Microsoft’s abrupt reversal comes shortly before the European Commission is due to rule on antitrust charges brought against Microsoft in January, claiming that Microsoft abuses its dominant position by bundling its Internet Explorer browser, shielding it from head-to-head competition with rival products.
Everytime I mention Opera, I’ll add in something like, “the poor thing,” because it’s constantly held at about 1%-2% or so. I’d never imagined they might be jealous of the other browsers, but now I’m not so sure.
It’s true that it’s a pretty good browser. It’s never appealed to me, for whatever reason, but I still like it.
On to Microsoft, though:
Forget dominance, and forget anti-trust. For now, imagine things in simple terms. A software company makes an operating system; business tools to make spreadsheets, databases, and documents; an internet suite to chat with people, check emails, and log in to their services; and a program with which one can surf the web. In short, they make a full complement of business and personal tools.
Now, said company announces that they won’t include the web browser with their OS. A user needs to know what it is and search for it.

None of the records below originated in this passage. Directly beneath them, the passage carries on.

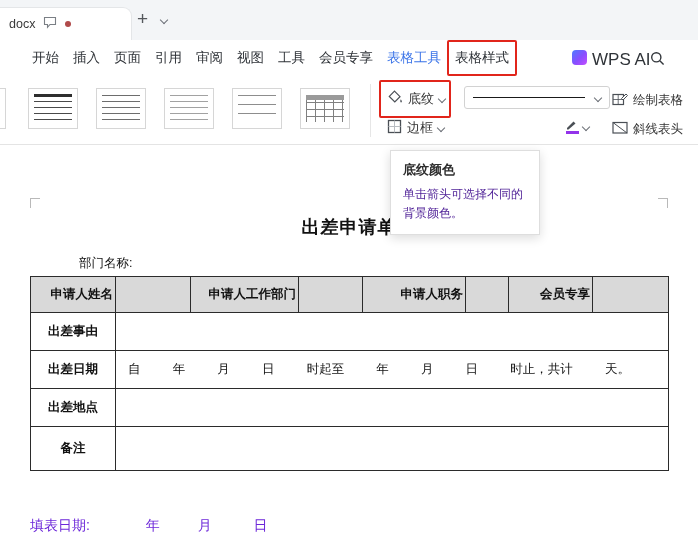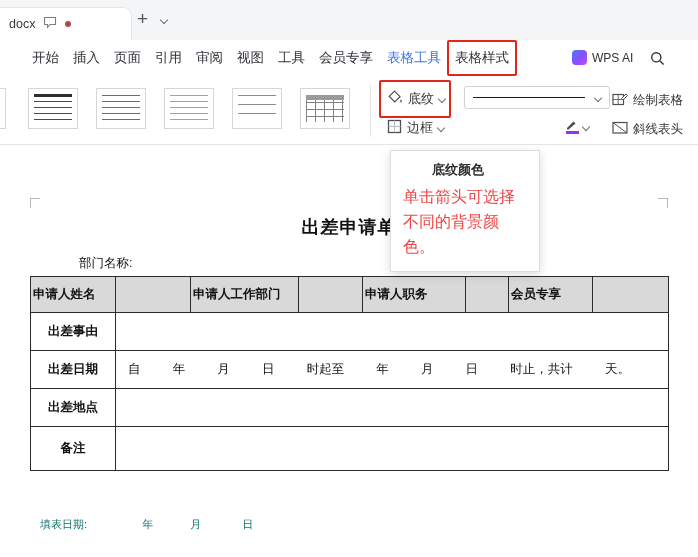--- a/index.html
+++ b/index.html
@@ -25,7 +25,7 @@
   .mi.active { position:relative; }
   .annot { position:absolute; border:2px solid #e1251b; border-radius:2px; pointer-events:none; z-index:60; }
   .annot.tabstyle { left:-8px; right:-8px; top:-9px; bottom:-9px; }
-  .wpsai { position:absolute; left:572px; top:10px; display:flex; align-items:flex-end; gap:5px; font-size:12px; cursor:pointer; }
+  .wpsai { position:absolute; left:572px; top:10px; display:flex; align-items:flex-start; gap:5px; font-size:17px; cursor:pointer; }
   .ai-badge { width:15px; height:15px; border-radius:4px; background:linear-gradient(135deg,#4d7bff 0%,#8a4dff 55%,#c44dff 100%); }
   .searchbtn { position:absolute; left:650px; top:11px; cursor:pointer; }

How does that make sense?
What I’m saying is that I have no problem with Microsoft and the backing of their browser, besides the trouble they were getting into back in the day when they were actively entering into agreements with companies and not allowing Netscape on the system. That’s bad. Giving their users what they want without shoving a wake-up call down their throats? It doesn’t strike the ‘pro-sumer’ mind as benevolent, but it’s not wrong. I think most people forget that the average Windows user doesn’t even know what a browser is, so it really is unfair to make them choose one. More subtlety is needed.
Really, the best thing one can do to help the situation is to educate people about the different browser offerings. In America, Opera is kind of powerless to do that, which is probably why they’re so disdainful. In truth, Mozilla has more responsibility in this regard. Apple, too, could be doing more to spread the word. I only stumbled upon Safari for Windows last year by accident, while I was doing research on different browsers.
Lately, I’ve put a lot of faith in Google to spread the browser news. I can’t imagine a single computer user who hasn’t used Google’s search engine, and they actually put an advertisement for Chrome on their main page. Once they’ve got extensions working, I’d imagine them getting the word out there the best they could.
And all of this? It’s showing. For the past few years, Internet Explorer share has slowly been eroding. Even as Microsoft bundled with their OS, people turned to Firefox, Safari, and Chrome. The odd browser out is Opera, which seems to attract enough people only to replace the ones who stop using it. The poor thing.